### TEXTO DE REFERÊNCIA
☆ ☆ ☆

Nelson Rodrigues: o cronista dos cronistas

 

Um pernambucano (nascimento) carioca (morada) oriundo de uma família de jornalistas que empobreceu. Viveu no Rio de Janeiro, trabalhou como repórter policial e foi colunista em vários jornais. Dessa vivência saiu um dos trabalhos mais personalíssimos e cultuados da dramaturgia e da literatura brasileiras.

 

Apaixonado por futebol, torcedor do Fluminense - assim como o foi Jô Soares -, escreveu antológicas crônicas sobre o futebol, indo desde o Fla-Flu até a seleção brasileira de 1958. Um mestre por sua capacidade literária, um reacionário por orientação política, um cristão conservador por sua fé e, paradoxalmente, um autointitulado anjo pornográfico pelo conteúdo erótico e amoral de seu teatro, na verdade uma visão realista da sociedade, ou seja, um olhar elucidativo por detrás do véu da hipocrisia que esconde "a vida como ela é" - não por acaso o título de um de seus maiores sucessos na arte da escrita, uma série de contos publicados em jornal. Eis o imortal e cultuado Nelson Rodrigues que, fosse vivo, faria 110 anos no dia de hoje.

 

Não sei se escrevo para os mais velhos ou se para os mais jovens, mas o fato é que, para os que desejam entrar no ambiente brasileiro dos anos 1920 aos 1960, independente da faixa etária, a obra de Rodrigues é um mapa da construção de nossa recente identidade nacional, do "complexo de vira-latas" à "pátria de chuteiras", passando pelo "óbvio ululante". Como dramaturgo, contista, romancista ou cronista, sempre foi realista e, quanto a crônica, especificamente a esportiva, que é apenas uma faceta de sua literatura, constituem-se em gênero e tema onde foi igualmente grande e, por eles, podemos chamá-lo aqui no Brasil, sem exageros, de o cronista dos cronistas, isto é, o cronista que a maioria dos cronistas nacionais respeita e reverencia. E isso que temos cronistas do porte de Rubem Braga, Luis Fernando Veríssimo e Sérgio Porto (Stanislaw Ponte Preta) no Brasil.

☆ ☆ ☆

### AMOSTRA DE DADOS
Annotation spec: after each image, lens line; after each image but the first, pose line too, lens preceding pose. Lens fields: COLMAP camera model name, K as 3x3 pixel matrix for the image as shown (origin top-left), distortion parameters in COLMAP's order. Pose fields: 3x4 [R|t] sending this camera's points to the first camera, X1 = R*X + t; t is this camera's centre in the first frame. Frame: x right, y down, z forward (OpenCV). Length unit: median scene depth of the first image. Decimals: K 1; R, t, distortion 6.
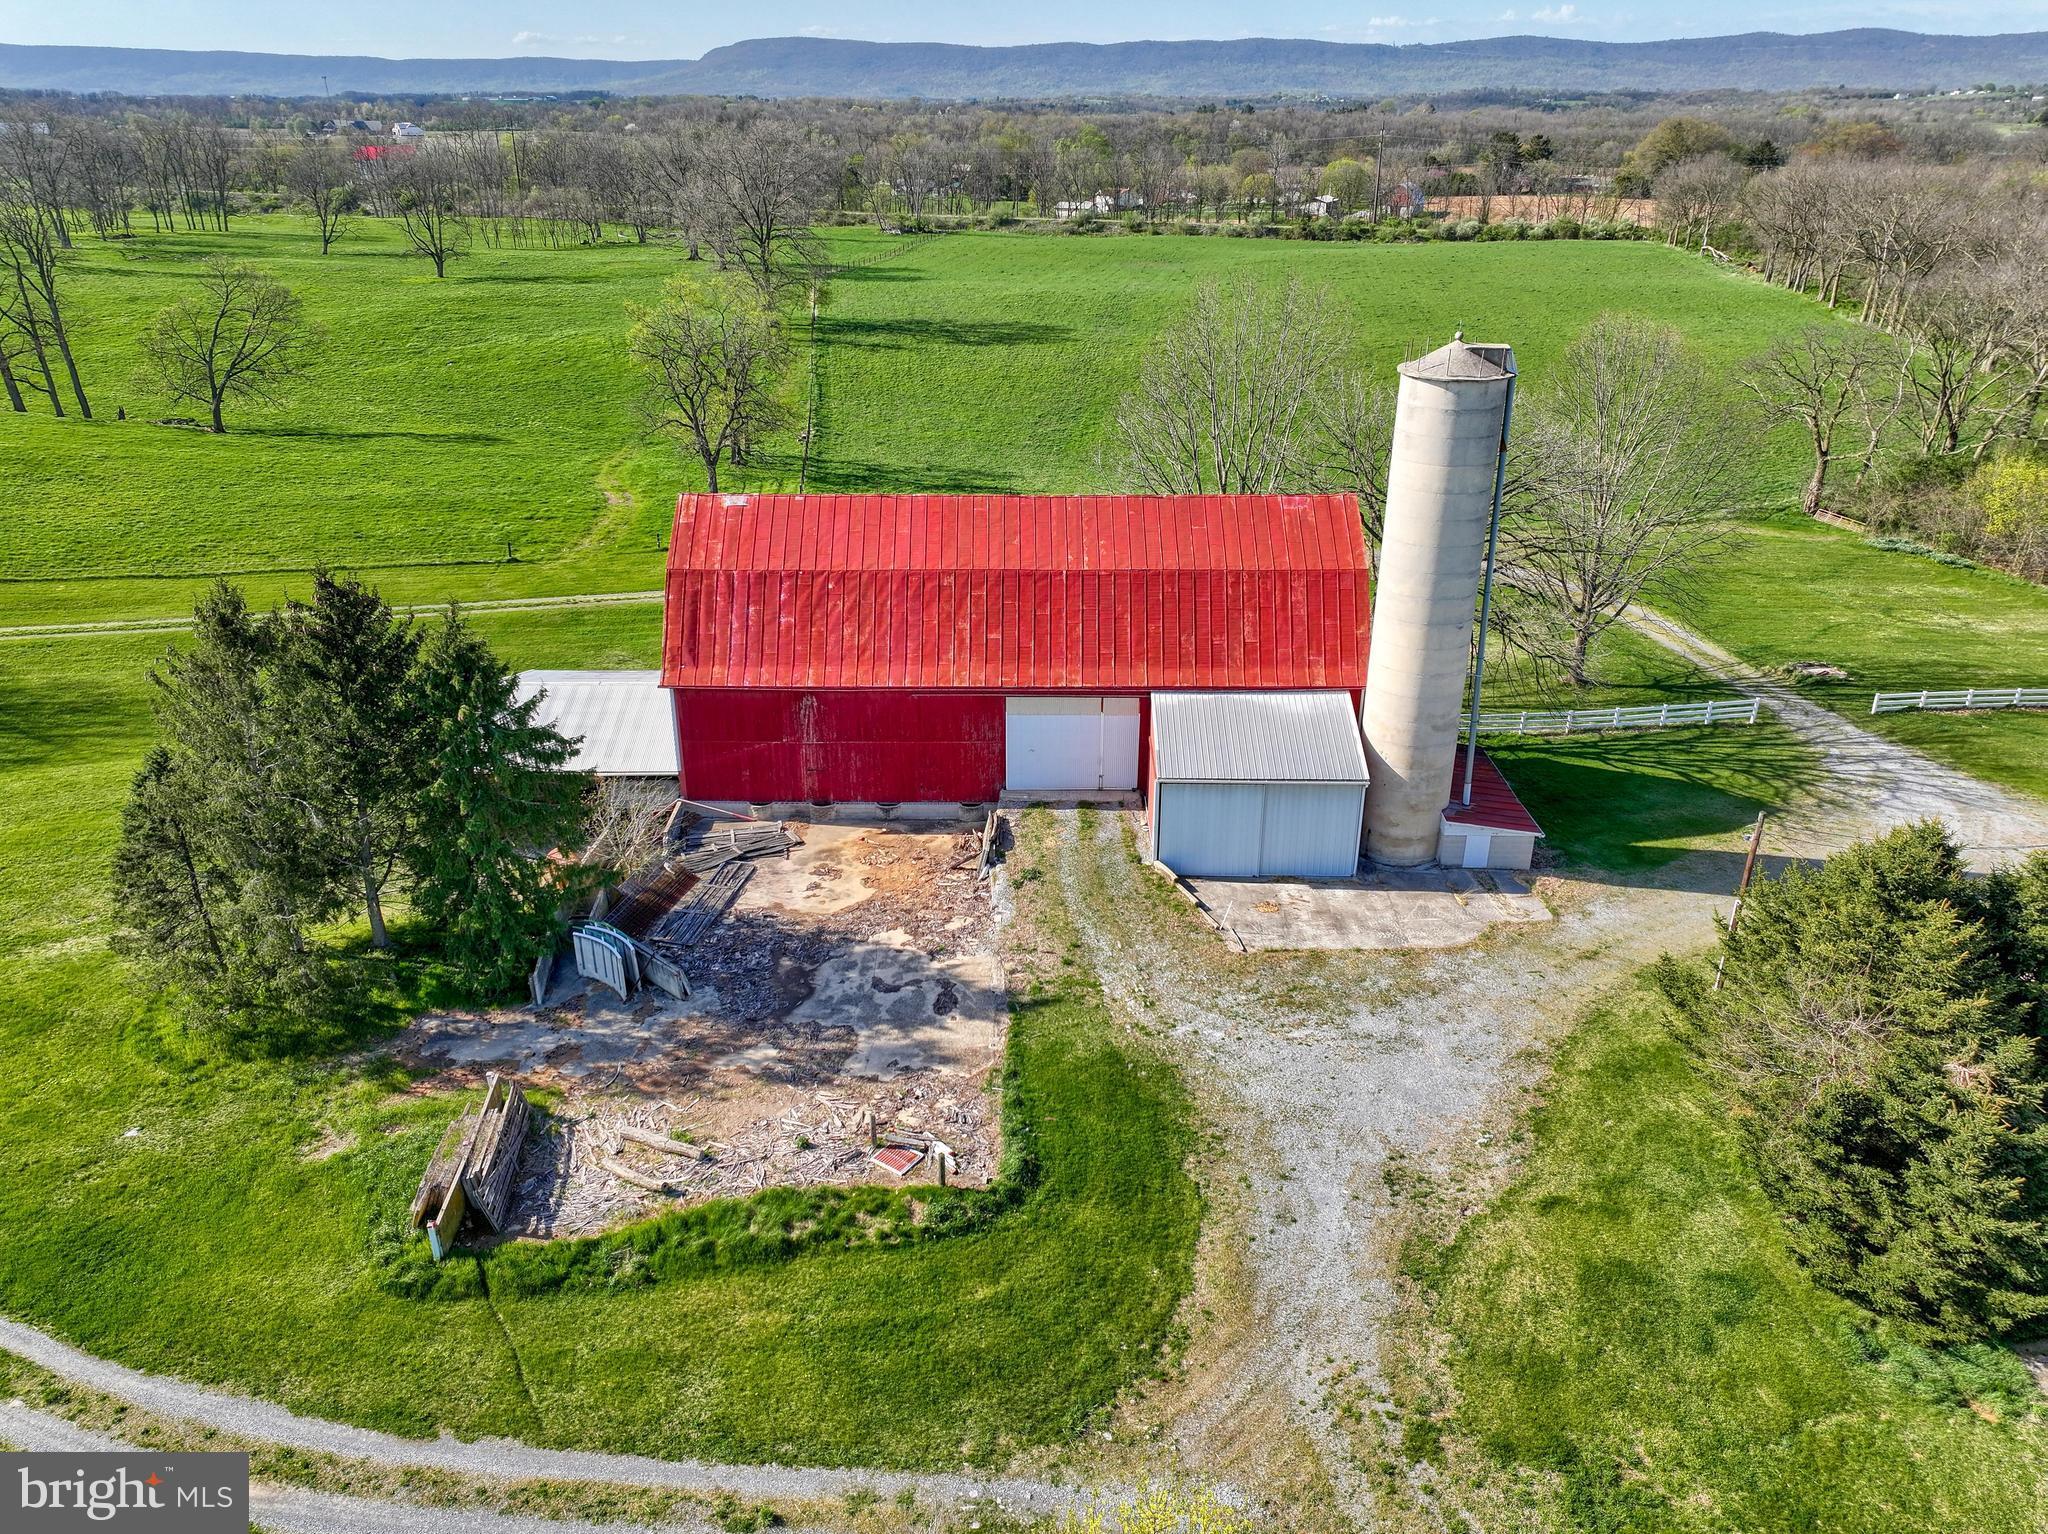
lens RADIAL K [[1443.2, 0, 1024.0], [0, 1443.2, 767.0], [0, 0, 1]] dist [-0.005207, 0.021937]
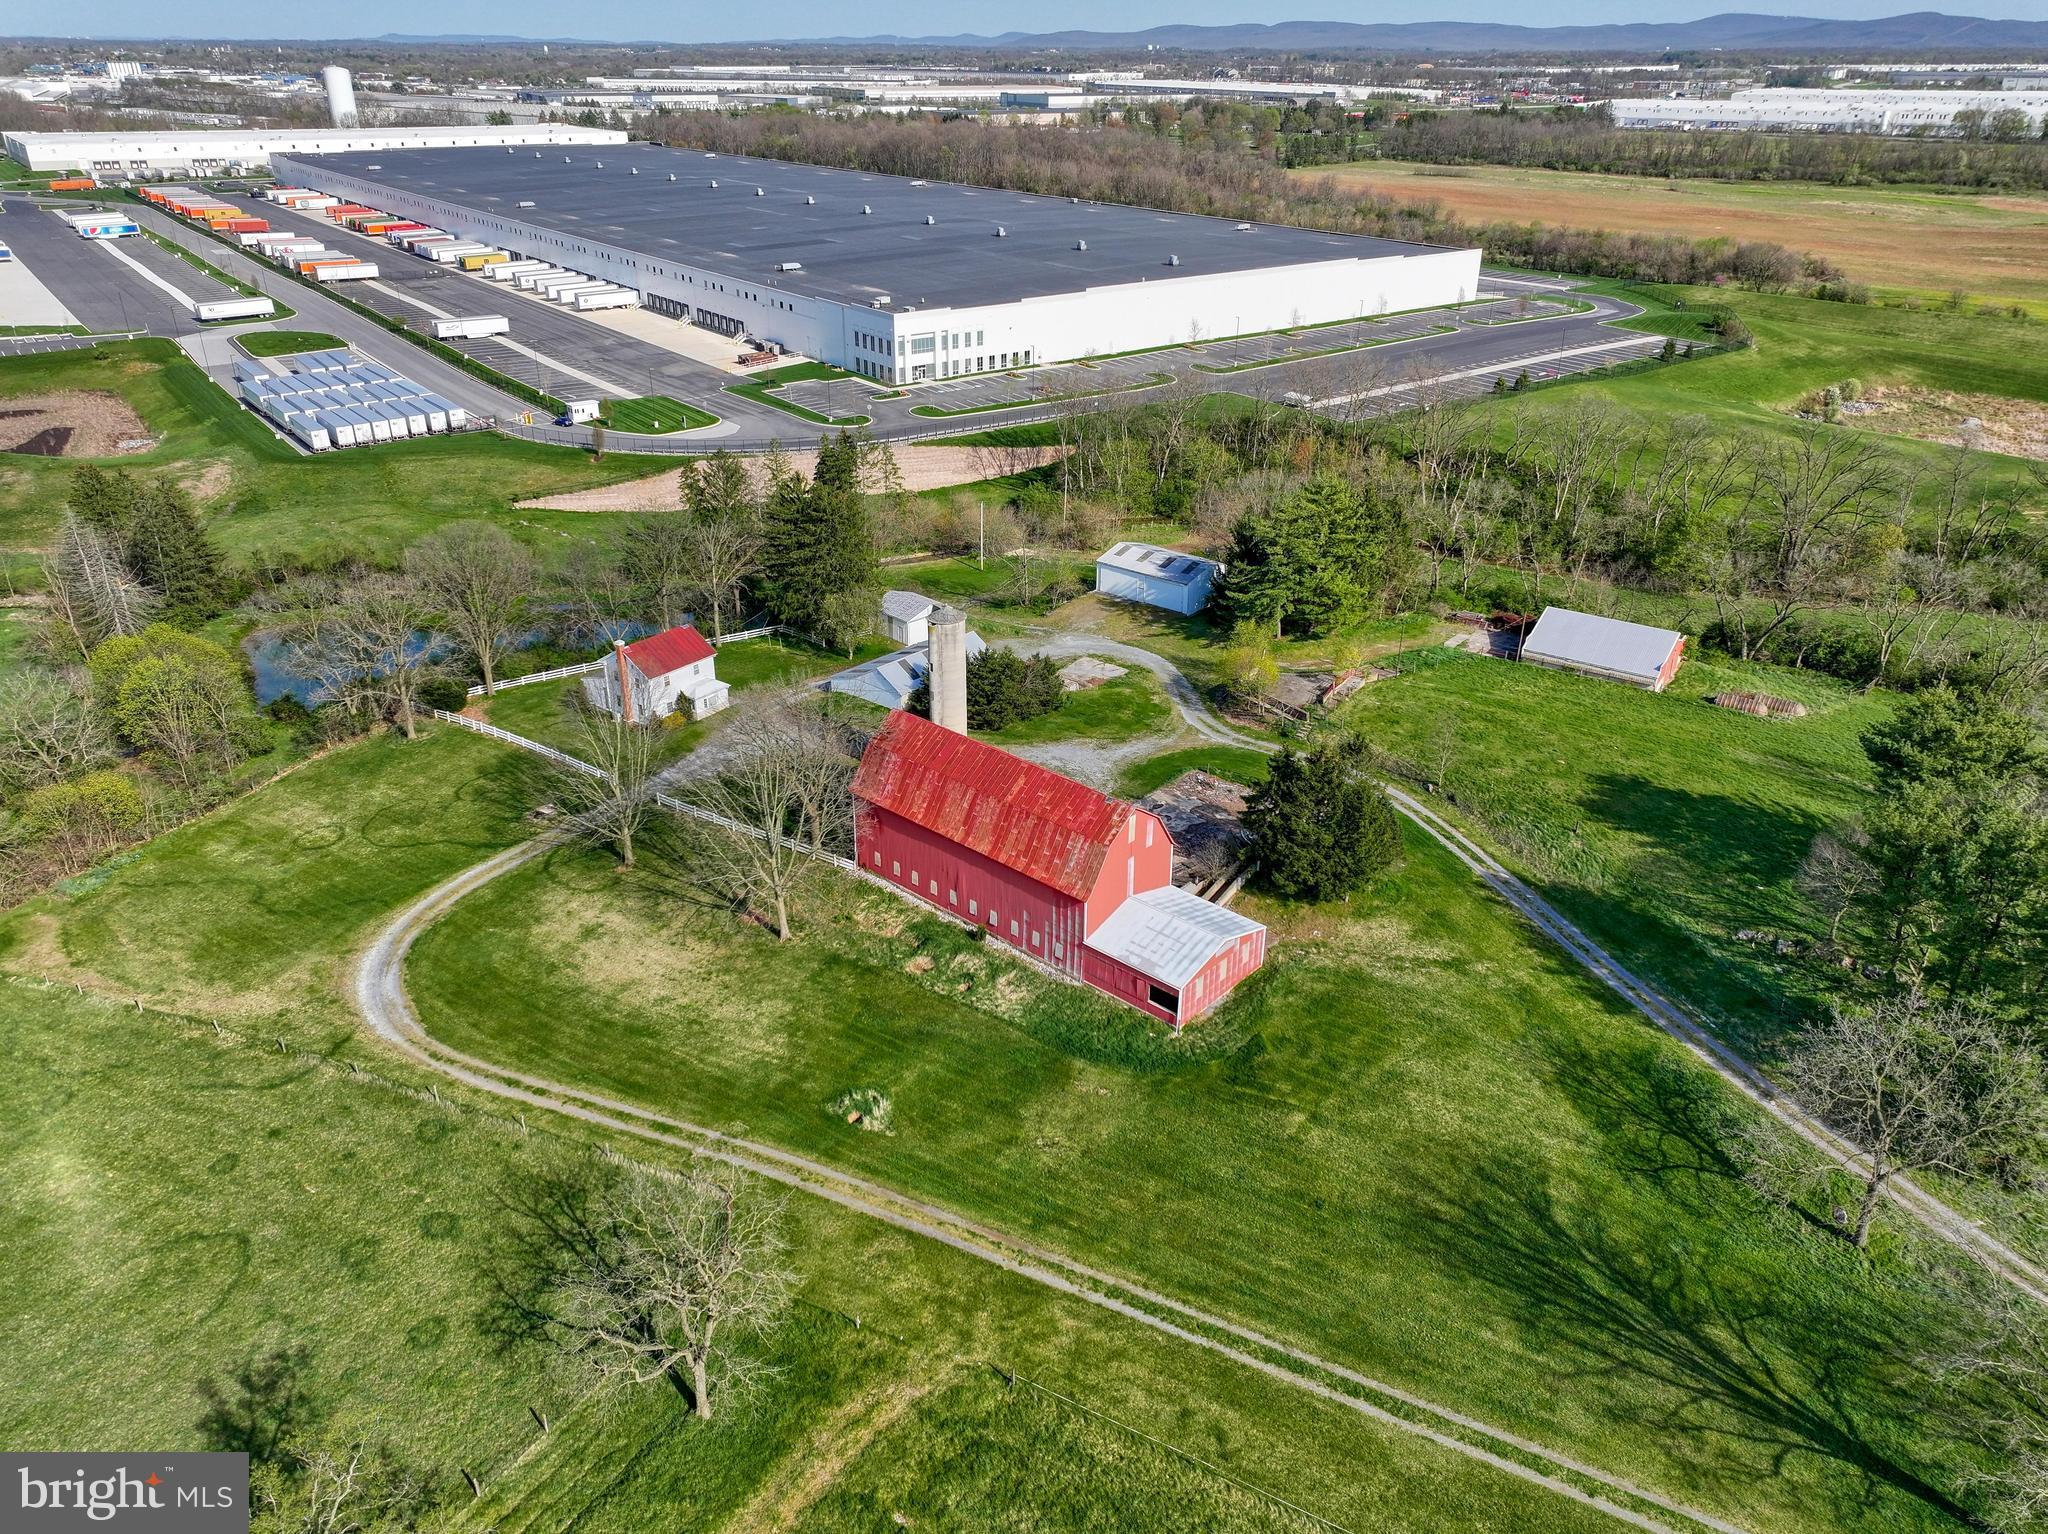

☆ ☆ ☆

### TAREFAS E EXERCÍCIOS
- 1) Segundo o texto sobre Nelson Rodrigues, para qual time de futebol ele torcia?
- 2) Retome o texto sobre Nelson Rodrigues e dê continuidade a ele logo após a última frase apresentada.
Os dados não têm nenhum papel nesta atividade.

### RESPOSTAS ESCRITAS
- 1) Ele torcia pelo Fluminense.

- 2)
A bem da verdade, Nelson Rodrigues foi um versátil grande escritor que, por onde se aventurou com sua máquina de escrever, o fez com mestria, sempre via uma linguagem urbana realista e acessível ao público em geral, falando de coisas (futebol, relacionamentos, política) de interesse popular, sob uma ótica pessoal arguta a desnudar a vida de suas vestes mistificadoras. Tornou-se referência por seu estilo e ousadia. Ao tratar do futebol como representação da identidade e do espírito nacional, podemos ver em sua crônica do dia 12 de julho de 1958 para a revista Manchete Esportiva, um exemplo síntese do alcance analítico de suas crônicas. É um clássico da crônica brasileira. Apreciem:

 

"Dizem que o Brasil tem analfabetos demais. E, no entanto, vejam vocês: - a vitória final, no campeonato do mundo, operou o milagre. Se analfabetos existiam, sumiram na vertigem do triunfo. A partir do momento em que o rei Gustavo, da Suécia, veio apertar as mãos dos Pelés, dos Didis, todo mundo, aqui, sofreu uma alfabetização súbita. Sujeitos que não sabiam se gato se escreve com 'x' ou não iam ler a vitória no jornal. Sucedeu essa coisa sublime: - analfabetos natos e hereditários devoravam vespertinos, matutinos e revistas e liam tudo com uma ativa, uma devoradora curiosidade, que ia do 'lance a lance' da partida até os anúncios de missa. Amigos, nunca se leu e, digo mais, nunca se releu tanto no Brasil.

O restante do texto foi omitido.